Wynn also rejected the government's contention that Fisher has never claimed he is actually innocent. "Neither cites, nor did we find, a case holding that a defendant's factual innocence is a prerequisite to finding a plea invalid," Wynn wrote.

"In sum," he continued, "Defendant has successfully shown that impermissible government conduct - an officer's deliberate lie that led to the warrant that led to the discovery of the evidence against him - occurred."

Wynn found that because Fisher showed "a reasonable probability" that he would not have pleaded guilty had he known of Lunsford's misconduct, that misconduct renders Fisher's pleas involuntary.

In vacating Fisher's guilty pleas, the majority of the three-judge panel said, "allowing a defendant's guilty plea to stand when a police officer intentionally lies in a search warrant affidavit undermines public confidence in our judicial system."

Citing the 2nd Circuit's ruling in United States v. Gribben, Wynn wrote: "'Whether to prosecute, issue a warrant, indict and convict are serious matters that are decided in large measure based on what a police officer relates. So when an officer does not tell the whole truth, public confidence in the fair administration of criminal justice inevitably is eroded.'"

In dissent, 4th Circuit Judge Steven Agee sided with the lower court.

"As the learned district court judge correctly determined, Fisher is bound to his guilty pleas, and the majority opinion articulates no reasoned basis founded in the established precedent of the Supreme Court, or any other court, to decide otherwise," Agree wrote.
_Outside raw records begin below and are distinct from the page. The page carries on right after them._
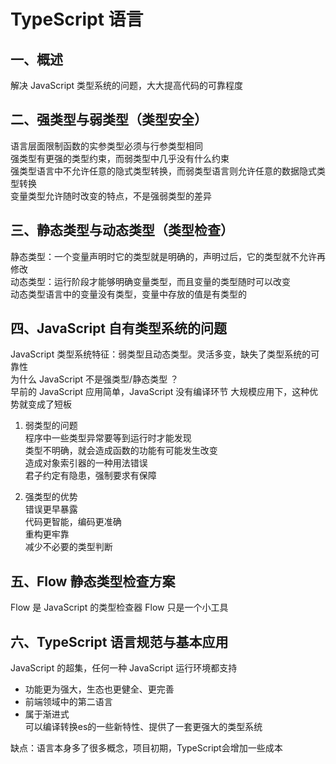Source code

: # TypeScript 语言

## 一、概述
解决 JavaScript 类型系统的问题，大大提高代码的可靠程度  

## 二、强类型与弱类型（类型安全）
语言层面限制函数的实参类型必须与行参类型相同  
强类型有更强的类型约束，而弱类型中几乎没有什么约束  
强类型语言中不允许任意的隐式类型转换，而弱类型语言则允许任意的数据隐式类型转换  
变量类型允许随时改变的特点，不是强弱类型的差异  

## 三、静态类型与动态类型（类型检查）
静态类型：一个变量声明时它的类型就是明确的，声明过后，它的类型就不允许再修改  
动态类型：运行阶段才能够明确变量类型，而且变量的类型随时可以改变  
动态类型语言中的变量没有类型，变量中存放的值是有类型的  

## 四、JavaScript 自有类型系统的问题  
JavaScript 类型系统特征：弱类型且动态类型。灵活多变，缺失了类型系统的可靠性  
为什么 JavaScript 不是强类型/静态类型 ？  
早前的 JavaScript 应用简单，JavaScript 没有编译环节
大规模应用下，这种优势就变成了短板

1. 弱类型的问题  
程序中一些类型异常要等到运行时才能发现  
类型不明确，就会造成函数的功能有可能发生改变  
造成对象索引器的一种用法错误  
君子约定有隐患，强制要求有保障

2. 强类型的优势  
错误更早暴露  
代码更智能，编码更准确  
重构更牢靠  
减少不必要的类型判断

## 五、Flow 静态类型检查方案  
Flow 是 JavaScript 的类型检查器
Flow 只是一个小工具

## 六、TypeScript 语言规范与基本应用
JavaScript 的超集，任何一种 JavaScript 运行环境都支持  
* 功能更为强大，生态也更健全、更完善  
* 前端领域中的第二语言  
* 属于渐进式  
可以编译转换es的一些新特性、提供了一套更强大的类型系统

缺点：语言本身多了很多概念，项目初期，TypeScript会增加一些成本  

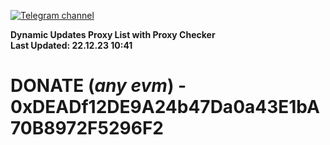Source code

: [![Telegram channel](https://img.shields.io/endpoint?url=https://runkit.io/damiankrawczyk/telegram-badge/branches/master?url=https://t.me/n4z4v0d)](https://t.me/n4z4v0d) 

**Dynamic Updates Proxy List with Proxy Checker**  
**Last Updated: 22.12.23 10:41**

# DONATE (_any evm_) - 0xDEADf12DE9A24b47Da0a43E1bA70B8972F5296F2
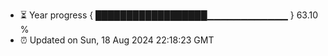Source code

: - ⏳ Year progress { ██████████████████▁▁▁▁▁▁▁▁▁▁▁▁ } 63.10 %
- ⏰ Updated on Sun, 18 Aug 2024 22:18:23 GMT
He added: "To be clear, I certainly agree with the majority that Lunsford's conduct in falsifying the identity of the informant on the search warrant was reprehensible. But our natural reaction of extreme distaste to Lunsford's criminal act does not instantaneously transform Fisher's guilty plea into some form of due process violation that permits him to now withdraw that plea. Only a well-grounded application of settled precedent would permit such an extraordinary result. With respect for my distinguished colleagues, that indispensable factor is missing in the majority opinion."